The same can be said of newer tune 'Slip Away'. Much of the audience are largely unfamiliar with 70s TV character 'Uncle Floyd' and 'Bones-Boy', but 'Slip Away' creates a shared yearning all the same. Perhaps it's because truly great music can somehow remind you of a place you've never been... but you'd like to visit.

"That's right," Bowie booms. "The best music often paints an untouchable or a needed landscape of some kind. When something's successful I think it produces that kind of effect."

For Bowie, writing new material in the wake of 9/11 had an effect on Reality. The album explores the alienation evident not only in Heathen, but in much of his work.

"I think circumstances probably gave those two albums a sense of continuation," he admits. "Reality was written in New York and there was a 'social mortality' about because everyone in New York was so effected by what had happened to them. It was a first for them. I think everyone had a sense of their own mortality, even if it was glimpsed only briefly.

"With Reality I was initially motivated by a different desire to Heathen. There was a different sense of purpose. I wanted to create an album that the band would play splendidly on and be something we could showcase quite well onstage. I gear my songs to be more observations of things rather than my own personal feelings. New songs like 'She'll Drive The Big Car' are more like a narrative story."

As the landscape changes, Bowie begins talking about Sofia Coppola's current film Lost In Translation.

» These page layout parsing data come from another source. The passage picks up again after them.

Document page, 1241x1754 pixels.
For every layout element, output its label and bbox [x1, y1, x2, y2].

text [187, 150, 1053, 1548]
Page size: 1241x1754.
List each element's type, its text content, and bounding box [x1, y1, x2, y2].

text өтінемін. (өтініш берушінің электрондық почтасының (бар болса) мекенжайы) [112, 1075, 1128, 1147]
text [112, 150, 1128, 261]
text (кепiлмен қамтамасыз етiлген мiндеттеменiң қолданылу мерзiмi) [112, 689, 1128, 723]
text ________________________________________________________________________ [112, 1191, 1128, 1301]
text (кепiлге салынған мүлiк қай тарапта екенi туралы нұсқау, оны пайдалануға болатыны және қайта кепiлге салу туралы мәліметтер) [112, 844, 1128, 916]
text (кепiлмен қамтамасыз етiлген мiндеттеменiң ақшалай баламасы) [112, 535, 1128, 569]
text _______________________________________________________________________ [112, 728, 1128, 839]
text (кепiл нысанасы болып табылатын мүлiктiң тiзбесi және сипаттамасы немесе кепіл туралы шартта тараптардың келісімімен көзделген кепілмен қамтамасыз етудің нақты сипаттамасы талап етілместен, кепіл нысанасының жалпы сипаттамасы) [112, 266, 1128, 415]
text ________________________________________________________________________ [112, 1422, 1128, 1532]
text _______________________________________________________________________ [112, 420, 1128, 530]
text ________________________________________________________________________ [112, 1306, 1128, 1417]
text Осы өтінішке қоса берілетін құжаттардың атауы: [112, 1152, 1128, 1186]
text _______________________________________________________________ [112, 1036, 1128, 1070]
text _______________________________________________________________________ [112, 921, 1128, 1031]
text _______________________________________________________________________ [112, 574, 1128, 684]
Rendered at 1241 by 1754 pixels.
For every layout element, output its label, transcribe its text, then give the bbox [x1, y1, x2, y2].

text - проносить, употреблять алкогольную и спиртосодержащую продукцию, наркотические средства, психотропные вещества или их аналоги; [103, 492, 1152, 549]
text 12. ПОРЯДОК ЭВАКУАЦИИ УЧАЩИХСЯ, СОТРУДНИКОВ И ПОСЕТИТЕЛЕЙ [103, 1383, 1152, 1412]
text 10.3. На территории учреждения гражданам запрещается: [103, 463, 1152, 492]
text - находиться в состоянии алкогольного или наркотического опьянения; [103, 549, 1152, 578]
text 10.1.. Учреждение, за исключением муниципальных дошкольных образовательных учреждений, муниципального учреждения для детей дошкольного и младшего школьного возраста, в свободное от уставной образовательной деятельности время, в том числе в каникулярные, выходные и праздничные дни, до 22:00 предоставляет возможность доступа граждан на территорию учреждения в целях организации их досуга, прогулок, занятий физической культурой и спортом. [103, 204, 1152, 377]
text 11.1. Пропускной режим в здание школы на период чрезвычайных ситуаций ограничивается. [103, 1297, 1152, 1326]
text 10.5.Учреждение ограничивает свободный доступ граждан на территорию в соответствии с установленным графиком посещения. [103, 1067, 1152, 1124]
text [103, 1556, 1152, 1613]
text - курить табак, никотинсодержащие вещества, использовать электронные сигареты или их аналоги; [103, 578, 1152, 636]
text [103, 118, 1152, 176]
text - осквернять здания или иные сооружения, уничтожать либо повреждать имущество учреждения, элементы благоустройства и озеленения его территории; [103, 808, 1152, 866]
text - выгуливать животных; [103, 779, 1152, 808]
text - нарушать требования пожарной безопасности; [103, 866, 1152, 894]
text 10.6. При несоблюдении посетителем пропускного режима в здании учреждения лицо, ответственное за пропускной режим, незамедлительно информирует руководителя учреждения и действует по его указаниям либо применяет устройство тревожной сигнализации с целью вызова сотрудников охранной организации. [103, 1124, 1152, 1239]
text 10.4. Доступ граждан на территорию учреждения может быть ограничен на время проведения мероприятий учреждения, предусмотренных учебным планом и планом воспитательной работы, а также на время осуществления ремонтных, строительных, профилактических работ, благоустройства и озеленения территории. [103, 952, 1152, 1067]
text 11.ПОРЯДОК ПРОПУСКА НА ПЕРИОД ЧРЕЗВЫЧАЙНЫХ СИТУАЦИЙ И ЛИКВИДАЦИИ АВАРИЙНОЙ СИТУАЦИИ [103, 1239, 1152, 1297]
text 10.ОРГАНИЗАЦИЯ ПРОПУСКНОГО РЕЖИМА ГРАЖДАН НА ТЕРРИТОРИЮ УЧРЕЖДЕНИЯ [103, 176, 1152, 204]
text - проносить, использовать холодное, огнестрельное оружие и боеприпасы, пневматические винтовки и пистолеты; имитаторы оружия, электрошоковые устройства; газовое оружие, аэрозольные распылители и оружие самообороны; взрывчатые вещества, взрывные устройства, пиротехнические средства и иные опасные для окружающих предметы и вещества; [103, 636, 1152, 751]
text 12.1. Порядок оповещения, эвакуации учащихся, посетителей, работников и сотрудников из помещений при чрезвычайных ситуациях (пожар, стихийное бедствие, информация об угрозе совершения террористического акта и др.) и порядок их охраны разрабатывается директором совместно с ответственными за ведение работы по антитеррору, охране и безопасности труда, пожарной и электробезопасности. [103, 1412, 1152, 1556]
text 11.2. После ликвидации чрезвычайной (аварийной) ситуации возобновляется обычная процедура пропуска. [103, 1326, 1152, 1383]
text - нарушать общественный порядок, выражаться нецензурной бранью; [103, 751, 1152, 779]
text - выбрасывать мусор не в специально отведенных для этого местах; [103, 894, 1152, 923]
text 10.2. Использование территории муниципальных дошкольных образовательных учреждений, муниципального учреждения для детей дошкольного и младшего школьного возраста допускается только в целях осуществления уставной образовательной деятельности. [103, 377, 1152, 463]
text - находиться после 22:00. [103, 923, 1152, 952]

For the record, he loves it and is looking forward to being a Gaijin in Tokyo again. Life on tour also presents Bowie with the opportunity to catch up on one of his favourite pastimes - reading.

Currently on the Bowie coffee table are South African writer J.M.Coetzee's Disgrace and A.S. Byatt's The Little Black Book Of Stories.

With so much work behind him, Bowie's aforementioned "personal cultural restoration" seems out of place as he looks towards the next town and the next set-list.

"I think I'm in a very transitory time of my life," he confesses. "I don't know where I'll be in a couple of years. I simply don't know. It's kind of exciting for me."

David Bowie plays the BEC Tuesday Feb 17. Reality out now on Columbia/Sony.